One of the questions I receive on an almost daily basis has to do with the difference between spinal traction and spinal decompression. Although the mechanisms seem very similar there really is a very important difference. You see, when the spine is pulled in a traction type fashion the muscles of the spine actually react. They react by engaging and contracting to protect the delicate spinal cord and nerves. This protective mechanism is important, however not therapeutic to the disc because the pressures inside the disc don’t change and in some case they actually increase. True spinal decompression offers a very unique application in that as the spine is pulled there is feedback through a computer system that monitors the muscles guarding response. As the muscles engage the computer system backs off the pull and through a very sophisticated process the contraction is gently overcome. This leads to reproducible and consistent negative pressures inside the disc allowing an influx of nutrition and a decrease in bulging or herniated material. A very significant difference when compared to simple traction.
The above explanation is exactly why a recent study presented at the 2009 annual meeting of the International Society for the Study of the Lumbar Spine is very misleading. According to researchers from the Netherlands spinal decompression doesn’t work, and here is how they came to that conclusion. They took 60 patients that met the following criteria 1) they had low back pain of more than 3 months 2) they had radiographic evidence of a degenerative disc 3)or MRI evidence of a bulging disc. Every study subject was prescribed a course of physical exercise and then randomized into one of two groups: 1) 20 sessions on a machine marketed as a spinal decompression device and 2) sham spinal decompression which essentially was just static traction. The study subjects were blinded as to what treatment they received.
The researchers did find that the patients treated with the “spinal decompression” device in fact did have tremendous success. Their pain levels went from a 61 at baseline on a visual analog scale to 32 at the 14 week follow-up, there was also improvement in leg pain, Oswestry Disability Index Scores improved and there was a significant reduction in the use of pain medication. However, there was similar improvement in the sham group so the researchers came to the conclusion that spinal decompression doesn’t work. An interesting conclusion to say the least, now here’s my take on the study…

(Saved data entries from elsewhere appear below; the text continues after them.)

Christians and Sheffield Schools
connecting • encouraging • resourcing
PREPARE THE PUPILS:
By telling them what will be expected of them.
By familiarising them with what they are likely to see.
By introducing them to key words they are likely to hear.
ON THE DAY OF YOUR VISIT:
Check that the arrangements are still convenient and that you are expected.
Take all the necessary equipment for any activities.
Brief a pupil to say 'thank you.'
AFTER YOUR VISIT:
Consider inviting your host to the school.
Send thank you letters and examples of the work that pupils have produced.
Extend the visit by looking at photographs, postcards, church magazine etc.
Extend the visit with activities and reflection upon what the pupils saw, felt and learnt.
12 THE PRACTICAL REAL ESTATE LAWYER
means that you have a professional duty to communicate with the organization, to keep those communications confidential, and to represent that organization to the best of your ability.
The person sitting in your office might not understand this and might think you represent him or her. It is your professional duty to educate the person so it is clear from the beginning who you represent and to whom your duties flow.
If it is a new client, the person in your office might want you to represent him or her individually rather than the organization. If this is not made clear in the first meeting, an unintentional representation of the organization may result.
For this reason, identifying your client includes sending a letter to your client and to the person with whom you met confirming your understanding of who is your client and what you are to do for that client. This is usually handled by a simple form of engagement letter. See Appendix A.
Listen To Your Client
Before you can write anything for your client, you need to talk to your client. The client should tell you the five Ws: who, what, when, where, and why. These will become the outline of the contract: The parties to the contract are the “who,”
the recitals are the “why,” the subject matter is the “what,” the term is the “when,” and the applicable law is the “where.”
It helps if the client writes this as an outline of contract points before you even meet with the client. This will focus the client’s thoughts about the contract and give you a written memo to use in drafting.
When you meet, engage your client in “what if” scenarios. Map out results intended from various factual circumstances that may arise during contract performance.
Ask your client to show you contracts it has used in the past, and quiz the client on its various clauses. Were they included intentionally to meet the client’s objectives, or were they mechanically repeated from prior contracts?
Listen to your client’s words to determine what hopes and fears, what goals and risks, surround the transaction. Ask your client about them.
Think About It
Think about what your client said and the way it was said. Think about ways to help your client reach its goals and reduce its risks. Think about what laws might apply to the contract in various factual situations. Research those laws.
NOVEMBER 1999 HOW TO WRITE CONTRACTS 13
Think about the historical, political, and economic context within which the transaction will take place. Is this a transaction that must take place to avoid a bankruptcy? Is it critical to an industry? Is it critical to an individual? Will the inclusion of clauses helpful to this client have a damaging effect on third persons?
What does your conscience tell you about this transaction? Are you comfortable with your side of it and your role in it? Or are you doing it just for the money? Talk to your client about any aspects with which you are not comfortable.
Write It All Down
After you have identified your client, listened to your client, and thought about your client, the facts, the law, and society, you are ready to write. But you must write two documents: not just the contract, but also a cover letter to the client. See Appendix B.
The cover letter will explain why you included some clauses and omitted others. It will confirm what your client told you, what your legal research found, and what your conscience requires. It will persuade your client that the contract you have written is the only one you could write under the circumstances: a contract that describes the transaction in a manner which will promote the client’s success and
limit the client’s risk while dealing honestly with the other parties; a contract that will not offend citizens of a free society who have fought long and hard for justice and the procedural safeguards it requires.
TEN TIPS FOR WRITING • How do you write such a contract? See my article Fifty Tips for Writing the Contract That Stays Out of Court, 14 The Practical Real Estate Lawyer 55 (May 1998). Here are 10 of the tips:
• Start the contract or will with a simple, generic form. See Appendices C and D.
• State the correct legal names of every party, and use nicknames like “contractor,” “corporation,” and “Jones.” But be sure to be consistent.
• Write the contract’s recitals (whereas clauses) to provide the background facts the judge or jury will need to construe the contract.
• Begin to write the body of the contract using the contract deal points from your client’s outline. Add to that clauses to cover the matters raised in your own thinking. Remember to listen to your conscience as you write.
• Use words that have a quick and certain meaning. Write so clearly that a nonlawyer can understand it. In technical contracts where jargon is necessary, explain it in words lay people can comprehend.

First, to be clear there was significant improvement in both groups. We all know the placebo effect is very powerful and if you recall from one of my previous blog posts there were similar results with vertebroplasty. A much more invasive and potentially dangerous treatment, but doctors wouldn’t accept the results. Why? Because they saw with their own eyes the clinical benefits in their offices on a daily basis. Another problem with this study is the machine used as the spinal decompression machine in my opinion isn’t spinal decompression, it was intermittent traction. And the only difference between both groups was that one was static (the sham group) and was was intermittent (meaning the table would pull on the spine with a relaxation in between). So essentially they were comparing traction to traction. My advice…have a third group utilizing either the VAX-D or the DRX9000 the only real spinal decompression devices on the market in my opinion.
So the bottom line, spinal decompression works and it works very well, especially on patients that have not responded to other treatments and are moving into a chronic situation. It’s safe and in my experience it is the best treatment for disc related low back and neck pain available today.